Sufficient, concise and informative.
Frankly, it’s not that this is an impressive feat - it’s just disappointing that pgAdmin doesn’t offer this. You can also use CTRL+
Reading poorly formatted SQL is just as bad as reading poorly formatted code - sometimes worse because an unintended join can call into question the results of any data analysis. DBeaver has a setting which capitalizes your code as you type, and DBeaver can restructure your code to conform to commonly accepted syntax standards.
DBeaver also has autocomplete, which is a boon for those of you who are used to pgAdmin - ie. no auto-complete!
Finally, DBeaver includes updates SQL objects you type in the editor to be hyperlinks. A CTRL+click leads to the object and its associated metadata. I haven’t really used this feature yet, but it seems like it could be a cool trick to show people at parties.
Finally, DBeaver offers an abundance of metadata. Column names and their references, a table’s DDL, estimated row counts, table constraints and more. This is information I use daily and it can sometimes be a pain in the ass to get with a more parsimonious IDE.
Changing the hotkeys for autocomplete and new SQL script were priorities for me, but then I got a little carried away. Font faces, font sizes and tab colors all got some form of modification. I think my DBeaver layout is actually uglier now, but hey, at least I made it ugly.
Serge, the creator and maintainer, does an amazing job at responding to issues, bugs and questions. Serge monitors the forums and his GitHub page. In the two times that I’ve had issues, both were attended to within hours. Did I mention he does this all for free? He’s just a good guy.

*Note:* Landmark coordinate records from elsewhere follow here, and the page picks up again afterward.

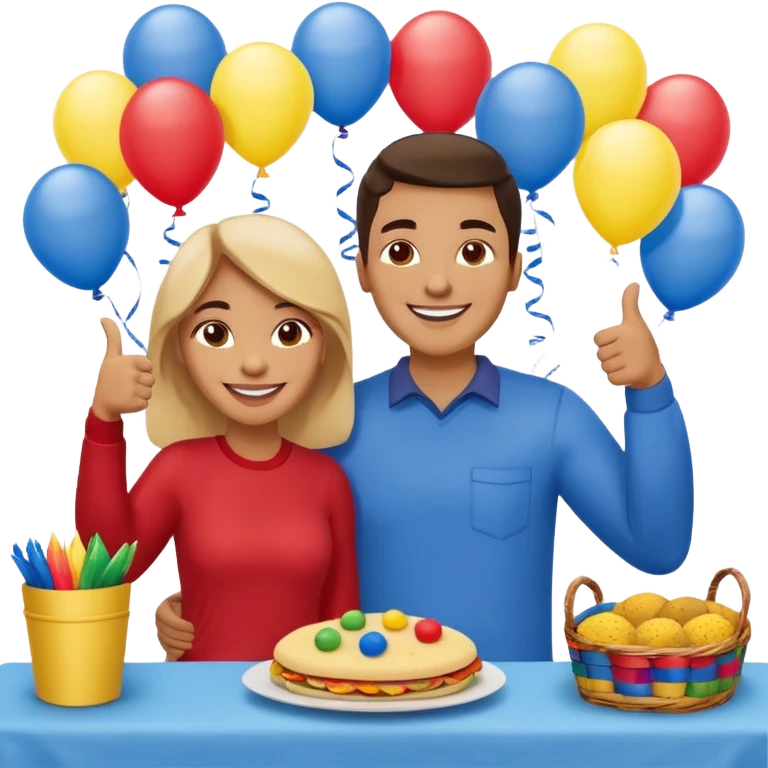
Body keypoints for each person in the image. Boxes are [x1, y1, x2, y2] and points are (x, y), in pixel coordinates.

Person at [155, 132, 695, 661]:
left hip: (507, 730)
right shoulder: (327, 422)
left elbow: (657, 547)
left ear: (513, 269)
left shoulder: (550, 418)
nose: (438, 282)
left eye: (473, 250)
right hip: (362, 715)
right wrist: (193, 608)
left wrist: (650, 393)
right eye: (402, 250)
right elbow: (260, 561)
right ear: (363, 269)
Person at [75, 213, 359, 661]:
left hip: (304, 704)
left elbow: (345, 619)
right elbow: (108, 562)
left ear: (325, 346)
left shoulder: (328, 481)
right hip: (199, 703)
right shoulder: (179, 469)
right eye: (216, 333)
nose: (253, 364)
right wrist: (104, 418)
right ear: (180, 349)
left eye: (288, 333)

Windows? Linux? OS X? No problem. This doesn’t seem like a major point until you decide to switch from Windows to Linux (as I did) and want to take your software with you. Some of it goes (sorry Microsoft Excel), some if it stays, and I’m glad to say that DBeaver made it over.

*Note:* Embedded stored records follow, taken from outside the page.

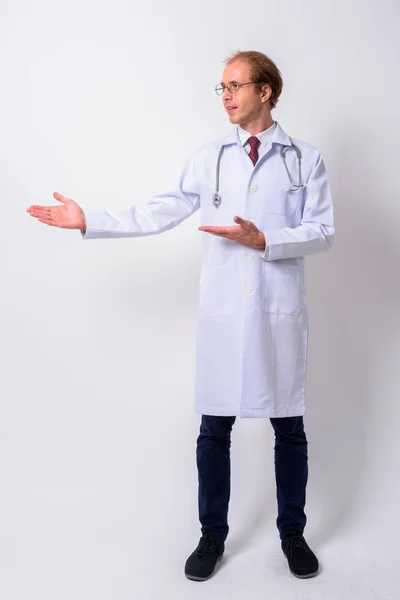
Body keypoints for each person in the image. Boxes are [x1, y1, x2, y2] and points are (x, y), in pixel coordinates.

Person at [27, 50, 334, 581]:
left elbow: (322, 232)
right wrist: (88, 220)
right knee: (214, 429)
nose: (226, 96)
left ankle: (292, 534)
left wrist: (266, 239)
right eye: (221, 87)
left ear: (266, 91)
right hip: (224, 315)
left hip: (276, 312)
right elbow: (158, 210)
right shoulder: (209, 156)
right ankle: (211, 534)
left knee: (290, 429)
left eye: (236, 85)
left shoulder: (304, 159)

I would be remiss if I did not point out two flaws of DBeaver. The first: there is no “Server Status” like the one in pgAdmin. This is huge because I have wearily boot up pgAdmin to check for slow or hung queries and database locks. The second: you can’t see postgres jobs. Personally, this is not a necessity, but a nice-to-have. Unfortunately, these are likely to never be implemented (for reasons that Serge has explained), so pgAdmin still lives on my machine at the very end of my task panel.
If you skipped to the very end of this article, I’ll save you the trouble: just use DBeaver.